The reason I hadn’t done it before or hadn’t gotten this kind of effect before was therefore clearly do to circumstances beyond my control: I was sick. It wasn’t like I hadn’t gone through long periods of time in my past where I worked out like a fiend – absolutely part of the reason I’m still in good enough shape to ride bicycles, today, is that I am good at getting to the gym to lift weights. But it wasn’t until I was able to address the cause of the sickness – through bariatric surgery – that I was able to change my circumstances enough to put off large amounts of weight.
So, for my purposes, the issue of being oveweight it settled: it is a disease created by social, familial, and genetic factors. This is true of many diseases. How many people get asthma every year because they live in a family of smokers, work in an industrial town, and have genetic predisposition to asthma? Millions. But no one doubts that they have a disease. The same with weight: I grew up in a family that mistreated psychological pain through eating fatty, sweet foods; that had contempt for exercise; in a society that spends billions of dollars a year to convince people to overeat; and have a genetic predisposition. I could no more overcome that through the generic, fallacious exertion of “willpower” than a person with asthma can breathe better if they just really try.
Now, the numbers!
This week, I only rode 98.6 miles, in part because I was at a con which meant I didn’t ride Friday or Saturday, in part because I have a cold and Sunday we didn’t ride forty miles but nineteen miles. I’ll probably be a little light on miles this coming week, too, and maybe the week after! I have a show Saturday, and then we’ll be in Indiana for a few days during which I won’t have my bike!
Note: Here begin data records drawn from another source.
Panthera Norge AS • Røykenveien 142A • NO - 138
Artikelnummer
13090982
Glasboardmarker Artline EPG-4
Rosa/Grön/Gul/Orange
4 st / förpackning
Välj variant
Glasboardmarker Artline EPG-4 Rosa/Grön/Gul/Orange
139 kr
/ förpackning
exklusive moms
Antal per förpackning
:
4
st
During that 98.6 miles, MapMyRide says I used 10,602 calories. My scale says I lost 1.2 pounds, which means I lost 1 pound for every 8835 calories this week – which is, again, profoundly inaccurate.
Of course, there will be week-to-week variation. But, overall, by my calculations, I’m losing 1 pound per 5077 calories. Still, wildly inaccurate. Which suggests that I’m doing a lot more work to lose weight than I “should,” given that a pound of fat has about 3500 calories.
I might also start to keep tabs on how much Strava things I am using, which my initial glance predicts about half of MapMyRide – which would STILL be very inaccurate, at one pound of weight per 2500 calories! That’s not any better! But it might be interesting to compare and contrast the two.
At any rate, I’m not going to be upset, right? Clearly, watching your diet and exercising like a sonofabitch works, since I’ve lost over seven pounds in just over three weeks. Sure, yeah, I needed a surgery, an incredibly comfortable bicycle, a bunch of fiscal security, working for myself, and easy access to hundreds of miles of good bike trails to do it – so a lot of happenstance factors had to be in play for me to get where I am that few people could replicate. So I am aware that this takes an incredible array of conditions to make work!